### WHAT NEEDS TO BE DONE:
Scan the entries for the word "When", and copy every line where it appears.

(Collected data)
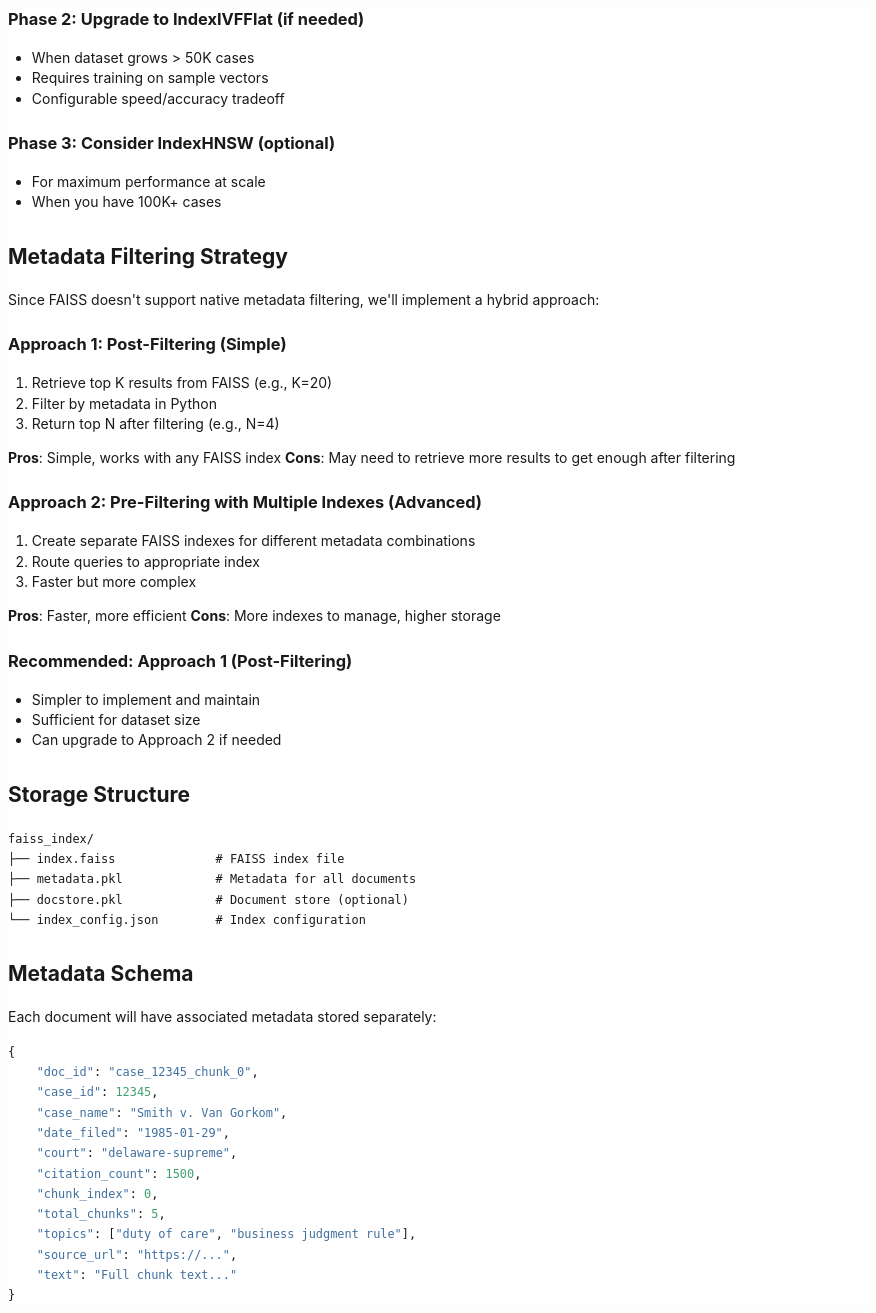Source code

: ### Phase 2: Upgrade to IndexIVFFlat (if needed)
- When dataset grows > 50K cases
- Requires training on sample vectors
- Configurable speed/accuracy tradeoff

### Phase 3: Consider IndexHNSW (optional)
- For maximum performance at scale
- When you have 100K+ cases

## Metadata Filtering Strategy

Since FAISS doesn't support native metadata filtering, we'll implement a hybrid approach:

### Approach 1: Post-Filtering (Simple)
1. Retrieve top K results from FAISS (e.g., K=20)
2. Filter by metadata in Python
3. Return top N after filtering (e.g., N=4)

**Pros**: Simple, works with any FAISS index
**Cons**: May need to retrieve more results to get enough after filtering

### Approach 2: Pre-Filtering with Multiple Indexes (Advanced)
1. Create separate FAISS indexes for different metadata combinations
2. Route queries to appropriate index
3. Faster but more complex

**Pros**: Faster, more efficient
**Cons**: More indexes to manage, higher storage

### Recommended: Approach 1 (Post-Filtering)
- Simpler to implement and maintain
- Sufficient for dataset size
- Can upgrade to Approach 2 if needed

## Storage Structure

```
faiss_index/
├── index.faiss              # FAISS index file
├── metadata.pkl             # Metadata for all documents
├── docstore.pkl             # Document store (optional)
└── index_config.json        # Index configuration
```

## Metadata Schema

Each document will have associated metadata stored separately:

```python
{
    "doc_id": "case_12345_chunk_0",
    "case_id": 12345,
    "case_name": "Smith v. Van Gorkom",
    "date_filed": "1985-01-29",
    "court": "delaware-supreme",
    "citation_count": 1500,
    "chunk_index": 0,
    "total_chunks": 5,
    "topics": ["duty of care", "business judgment rule"],
    "source_url": "https://...",
    "text": "Full chunk text..."
}
```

### ANSWER FOR THIS EXERCISE:
- When dataset grows > 50K cases
- When you have 100K+ cases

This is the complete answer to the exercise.